EXERCISE INSTRUCTIONS
Please return all lines of the data below containing the string "along".

MATERIAL FOR THE TASK

- - - - - - -

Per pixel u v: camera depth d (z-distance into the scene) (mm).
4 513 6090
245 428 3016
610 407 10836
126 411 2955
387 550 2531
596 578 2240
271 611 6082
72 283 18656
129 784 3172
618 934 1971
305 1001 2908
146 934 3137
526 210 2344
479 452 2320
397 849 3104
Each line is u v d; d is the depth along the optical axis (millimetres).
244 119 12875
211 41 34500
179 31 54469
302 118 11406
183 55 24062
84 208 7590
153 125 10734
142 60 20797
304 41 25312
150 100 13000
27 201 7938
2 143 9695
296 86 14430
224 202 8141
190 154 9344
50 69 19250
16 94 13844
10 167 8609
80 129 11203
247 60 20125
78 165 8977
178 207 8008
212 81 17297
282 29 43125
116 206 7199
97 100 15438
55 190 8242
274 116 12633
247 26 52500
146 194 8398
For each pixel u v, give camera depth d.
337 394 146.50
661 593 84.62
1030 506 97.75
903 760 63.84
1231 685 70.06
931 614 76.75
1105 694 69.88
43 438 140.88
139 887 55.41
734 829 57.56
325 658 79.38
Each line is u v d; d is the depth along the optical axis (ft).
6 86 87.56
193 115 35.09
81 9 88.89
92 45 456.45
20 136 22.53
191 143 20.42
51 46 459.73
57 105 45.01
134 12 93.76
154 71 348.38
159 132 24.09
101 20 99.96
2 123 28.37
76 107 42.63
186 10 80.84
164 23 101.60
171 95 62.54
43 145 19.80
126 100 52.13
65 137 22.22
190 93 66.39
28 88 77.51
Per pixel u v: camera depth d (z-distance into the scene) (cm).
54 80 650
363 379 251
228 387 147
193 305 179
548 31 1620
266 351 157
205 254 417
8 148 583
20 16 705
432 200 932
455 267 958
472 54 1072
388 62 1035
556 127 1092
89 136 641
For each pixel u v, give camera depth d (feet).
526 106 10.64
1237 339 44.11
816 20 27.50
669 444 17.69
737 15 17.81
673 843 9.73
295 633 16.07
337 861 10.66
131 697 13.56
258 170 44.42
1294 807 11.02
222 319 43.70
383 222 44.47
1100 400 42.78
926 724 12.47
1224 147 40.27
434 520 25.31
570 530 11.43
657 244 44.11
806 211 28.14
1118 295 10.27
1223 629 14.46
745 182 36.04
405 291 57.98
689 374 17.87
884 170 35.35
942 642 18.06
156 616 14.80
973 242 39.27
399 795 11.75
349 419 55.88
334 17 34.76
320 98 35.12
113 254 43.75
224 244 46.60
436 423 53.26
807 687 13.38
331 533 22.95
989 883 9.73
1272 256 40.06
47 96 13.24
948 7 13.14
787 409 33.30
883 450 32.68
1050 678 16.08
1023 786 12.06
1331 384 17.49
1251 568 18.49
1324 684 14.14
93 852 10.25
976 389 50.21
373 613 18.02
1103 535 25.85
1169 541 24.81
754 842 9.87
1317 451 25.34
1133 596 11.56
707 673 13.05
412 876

- - - - - - -

SOLUTION TO THE PROBLEM
Each line is u v d; d is the depth along the optical axis (millimetres).
Each line is u v d; d is the depth along the optical axis (ft).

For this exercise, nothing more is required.